Extract provided:
##############################

Rising seas, which already endanger coastal communities through tidal floods and storm surges, could rise three feet or more over the next century if emissions continue at a high level, threatening many shoreline communities. The study, published in Nature Climate Change, argues that most projections vastly underestimate the number of people at risk because they do not account for population growth.
 
For the study, the authors combined future population estimates with predicted sea-level rise, using data from the National Oceanic and Atmospheric Administration, to demonstrate that millions are at risk: 4.2 million if seas rise by three feet, or 13.1 million with a six-foot increase, a high-end estimate.
 
Mathew E. Hauer, one of the study's authors and a doctoral student in geography at the University of Georgia, said, "We could see a huge-scale migration if we don't deploy any protection against sea level rise."
 
Recent studies have shown that the sea levels are rapidly increasing, probably at the fastest rate in 28 centuries, and its accompanying tidal flooding, increasingly frequent, is already causing headaches in low-lying places, especially in the South. Though sea levels have risen and fallen significantly in the past, scientists say they have been fairly constant for the last several thousand years.
 
Mr. Hauer and his co-authors also found a highly regional effect of sea-level rise. Of the projected population at risk, nearly 50 percent will be in Florida, and an additional 20 percent in other parts of the Southeastern United States. In 30 counties, more than 100,000 people would be at risk if the sea level rose by about six feet.
 
None of the 22 coastal states in the continental United States, as well as Washington, D.C., will be immune from the effects of sea-level rise, the authors predict. If the seas were to rise by about six feet by 2100, more than one million people in California, and almost as many in New York and New Jersey, would be affected, the study shows.
 
 
The researchers estimated that the cost of relocating the 13.1 million people displaced by sea-level rise would be $14 trillion, based on relocation estimates for residents of Alaskan coastal villages.

##############################

Raw records:

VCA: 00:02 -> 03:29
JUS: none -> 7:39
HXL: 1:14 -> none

##############################

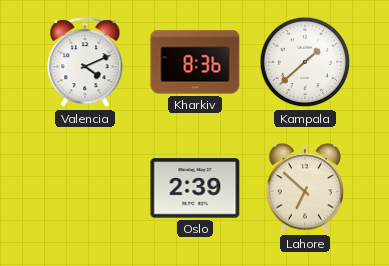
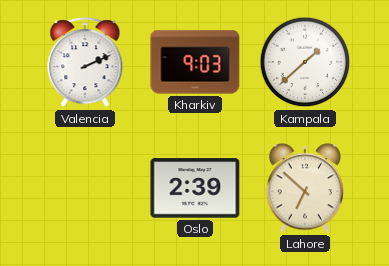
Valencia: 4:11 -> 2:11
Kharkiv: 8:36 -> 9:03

##############################

The problem: Continue the article about rising seas and the coastal populations they put at risk, picking up right after its final sentence.

Response:
 
Mr. Hauer said the study could be useful on a local policy level as well.
 
Predictions for sea-level rise are often done on a very small scale, while population forecasting is often done at a county or state level, Mr. Hauer said. Using census data, Mr. Hauer and his co-authors grouped units similar to city blocks to develop their forecast, and assumed that housing development patterns would continue at the same rate.
 
Benjamin H. Strauss, an expert on sea-level rise at Climate Central, a climate change research organization, said he believed that the new study overstated the number of people at risk, though he agreed that most estimates were too conservative.
 
The continuation of "current development patterns through the rest of the century seems like an unlikely future," Dr. Strauss said, "because as sea levels continue to rise and coastal problems become glaringly obvious, coastal development and real estate will have to change."
 
Dr. Strauss also said this flooding model lacked some of the nuance shown in other studies on sea-level rise. Different parts of the country will see different levels of sea-level rise at certain moments in time, he said: Coastal Louisiana and the Chesapeake region will see faster rates of change since the land there is also sinking, for example.
 
Another study published Monday in Nature Climate Change also highlighted the need for modeling that takes into account how different landscapes will react to sea level rise. The study, conducted by several members of the United States Geological Survey and a researcher from the Goddard Institute at NASA, demonstrates that several ecosystems in the Northeast, such as marshes and beaches, may adapt to sea-level rise, possibly undergoing formal changes. Developed or urban areas are more likely to flood or become submerged because of their hardened shorelines.
 
Erika E. Lentz, the report's lead author and a research geologist with the United States Geological Survey, also said most places would not see the degree of inundation predicted in Mr. Hauer's study.
 
Mr. Hauer, a demographer, said he was not making any predictions about the likelihood of certain sea-level scenarios, but was instead focused on the effects on people.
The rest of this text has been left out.